March 16, 2013 by dontbringlulubook
What makes a good book? Is it the story itself, be that fictional, non-fictional, autobiographical or otherwise? Or is it the length? The subject matter? The style and tone? The language used? Or is it the characters themselves? Just how important is the success of a book due to whether or not the reader identifies with the characters whose lives they are reading about?
Nowadays, there seems to be an almost unhealthy obsession with reality TV. There are programmes where celebrities – or “everyday people” who through their “everydayness” become celebrities in their own right simply by going about their daily business with a camera following their every move– are ensconced in a house for weeks at a time, take up the challenges of dancing, ice-skating or surviving the perils of the Australian outback, whilst we, the general viewing public, are glued to our seats to see whether these celebrities become winners or losers, often dictated by us, the Big Brother Is Watching You viewers who have the power to create Kings of the Jungle or eliminate people from the competition all at the touch of a telephone button.
But how important is it that we are identify with these people, or, with characters in the books that we read? Does it mean that if we feel a personal affinity to them we are going to like the book or programme better? In the book “Don’t Bring Lulu” whilst the individuals themselves may be different from us, there will be people who can identify with Lulu’s thyroidal condition and the difficulties it placed on the other members of the family.
Just as in relationships, whilst there’s definitely something to be said for meeting someone who is the complete opposite who can perhaps teach us something or show us a different side to life, love or romance than we had previously encountered, in general, meeting someone, watching someone or reading about someone with whom we can identify with and perhaps draw a parallel to our own lives, can increase our enjoyment of the situation.
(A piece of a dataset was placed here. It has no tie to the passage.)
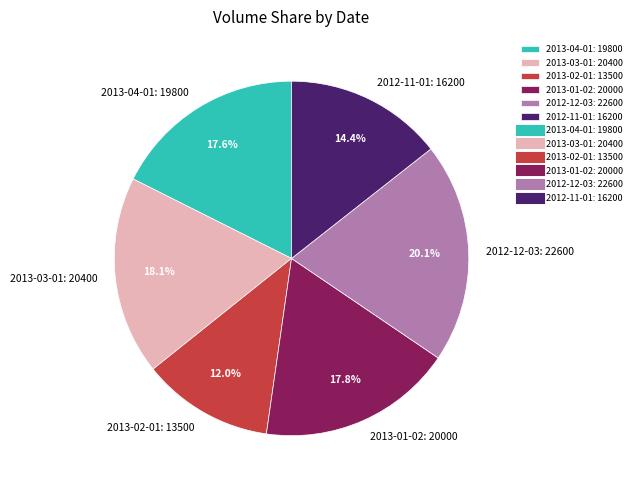

The 2013-01-02 slice represents 11% of the pie. True or false?

False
Having something in common is often a great ice-breaker and can make us warm to a particular person or character very early on. If there is something about a character we do not like, just as in real life, we can quickly become disinterested in them and the situations they find themselves in.
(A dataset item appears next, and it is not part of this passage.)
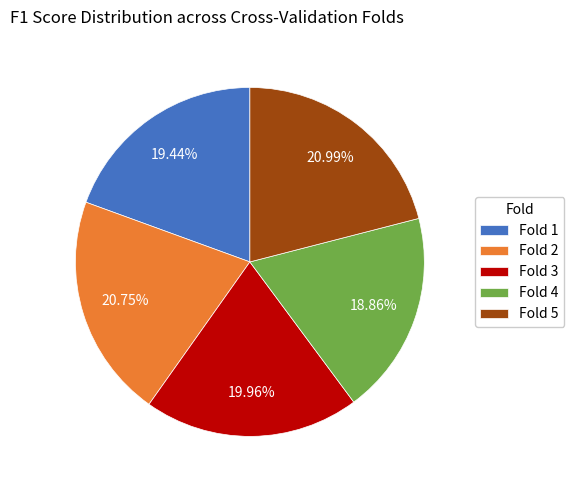

To the nearest percent, what is the combined percentage of Fold 1 and Fold 3?

39%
So whilst it’s not necessary to identify with the characters for a book to be a success, it certainly can help with the level of enjoyment. We generally chose our friends and relationships in life based upon common bonds that mean explanations aren’t always necessary. Some of the most memorable books are regarded as such because, bar the quality of the writing that can stand alone regardless of how much we relate to the characters, despite the time period, frame, or how long it takes to read, identifying with a particular character makes conjuring them up in our mind’s eye and remembering the detail of the book once we’ve read it last a lifetime.